It’s the most wonderful time of the year! Halloween is coming! We kicked off the season with our current BOM, New Orleans supernatural thriller Death Came to Dinner. Now let’s keep the ball rolling with Carmen Maria Machado’s horrific and frankly gross short story collection, Her Body and Other Parties.
Not offensive to women = 1/1 pt / Features a woman as the main protagonist and/or supporting character = 2/2 pts / Passes the Bechdel-Wallace test = 3/3 pts
Each story pretty much passes for representation of all kinds. Character descriptions tend to be sparse, and many stories are first person narration, with descriptions more literary than literal. But these are still stories of women making their way in the world, through the patriarchy and the apocalypse, bad relationships and long-held fears.

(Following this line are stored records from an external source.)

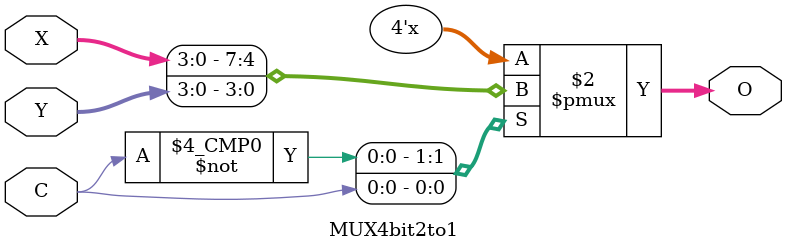
<source format=v>
module MUX4bit3to1(X,Y,Z,C,O);
	input wire [3:0]X;
	input wire [3:0]Y;
	input wire [3:0]Z;
	input wire [1:0]C;
	output reg [3:0]O;
	always @(X,Y,Z,C)
	begin
		case(C)
			2'b00: O<=X;
			2'b01: O<=Y;
			2'b10: O<=Z;
			2'b11: O<=0;
		endcase
	end
endmodule

module MUX1bit3to1(X,Y,Z,C,O);
	input wire X;
	input wire Y;
	input wire Z;
	input wire [1:0]C;
	output reg O;
	always @(X,Y,Z,C)
	begin
		case(C)
			2'b00: O<=X;
			2'b01: O<=Y;
			2'b10: O<=Z;
			2'b11: O<=0;
		endcase
	end
endmodule

module MUX4bit2to1(X,Y,C,O);
	input wire [3:0]X;
	input wire [3:0]Y;
	input wire C;
	output reg [3:0]O;
	always @(X,Y,C)
	begin
		case(C)
			1'b0: O<=X;
			1'b1: O<=Y;
		endcase
	end
endmodule

</source>
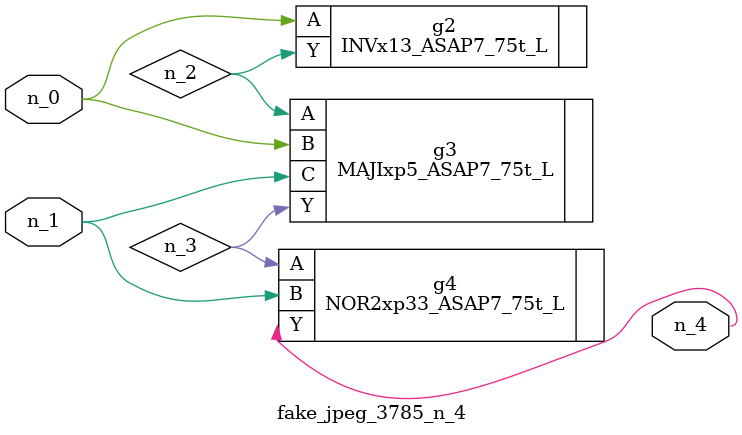
<source format=v>
module fake_jpeg_3785_n_4 (n_0, n_1, n_4);

input n_0;
input n_1;

output n_4;

wire n_2;
wire n_3;

INVx13_ASAP7_75t_L g2 ( 
.A(n_0),
.Y(n_2)
);

MAJIxp5_ASAP7_75t_L g3 ( 
.A(n_2),
.B(n_0),
.C(n_1),
.Y(n_3)
);

NOR2xp33_ASAP7_75t_L g4 ( 
.A(n_3),
.B(n_1),
.Y(n_4)
);


endmodule
</source>
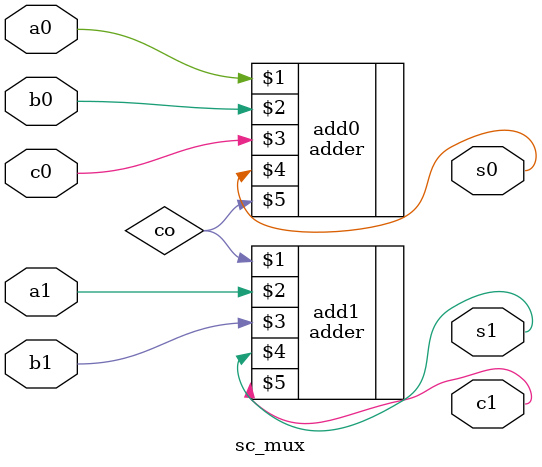
<source format=v>
`timescale 1ns/1ns

module sc_mux(input a1, a0, b1, b0, c0, output c1, s1, s0);
	wire co;
	adder add0(a0, b0, c0, s0, co), add1(co, a1, b1, s1, c1);
endmodule

</source>
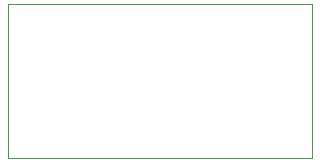
<source format=gbr>
%TF.GenerationSoftware,KiCad,Pcbnew,(5.1.9)-1*%
%TF.CreationDate,2021-02-04T07:58:19-05:00*%
%TF.ProjectId,NerdConsole_BreadBoard_Monitor8,4e657264-436f-46e7-936f-6c655f427265,rev?*%
%TF.SameCoordinates,Original*%
%TF.FileFunction,Profile,NP*%
%FSLAX46Y46*%
G04 Gerber Fmt 4.6, Leading zero omitted, Abs format (unit mm)*
G04 Created by KiCad (PCBNEW (5.1.9)-1) date 2021-02-04 07:58:19*
%MOMM*%
%LPD*%
G01*
G04 APERTURE LIST*
%TA.AperFunction,Profile*%
%ADD10C,0.050000*%
%TD*%
G04 APERTURE END LIST*
D10*
X164250000Y-92750000D02*
X164250000Y-79750000D01*
X138500000Y-92750000D02*
X164250000Y-92750000D01*
X138500000Y-79750000D02*
X138500000Y-92750000D01*
X164250000Y-79750000D02*
X138500000Y-79750000D01*
M02*

</source>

Artistic and/or Entertaining = 2/4 pts
Actually…I didn’t like this book much, but I’m reviewing it because I can see how it would appeal to another reader. I felt Machado danced around the point, but never quite stabbed me with it. (There’s nothing I love being stabbed with more than theme!) One example is the first in the collection, The Husband Stitch. It is a retelling of The Green Ribbon. I love that story, but Machado’s version seemed only to embellish. By the conclusion, very little new depth had been added. Or rather, I don’t know what Machado wanted to accomplish with her retelling, besides be atmospheric. Like a fairy tale, The Green Ribbon is short and ambiguous, leaving lots of potential for Machado to pick a lane and blow our minds with her interpretation.
Many stories used sex as a central element, which to me felt more like forced edginess than a statement of character or of human condition. Characters ran together for me, perhaps because of the many depictions of sex. My favorites were The Resident, for a great ending, and Especially Heinous for being especially weird.
All that being said, fans of atmospheric horror may find a lot to love here. Reviewers loved this collection, apparently. A lot of praise compared the collection to Angela Carter, whom I love. And Karen Russell, who I don’t. And Helen Oyeyemi, who I do. So I guess don’t listen to me, and try this book out for yourself.
Above and Beyond General Media = 5/5 pts
So why am I reviewing a book I’m clearly “meh” about? The representation of women, specifically queer women, was sweet. I love weird, uncompromising women and this book was full of them. In horror, women are often put-upon. Victims, sex-objects, idiots…Machado turns all of that around.
It’s kind of nice to dislike something because it wasn’t for me, and not because it was offensive.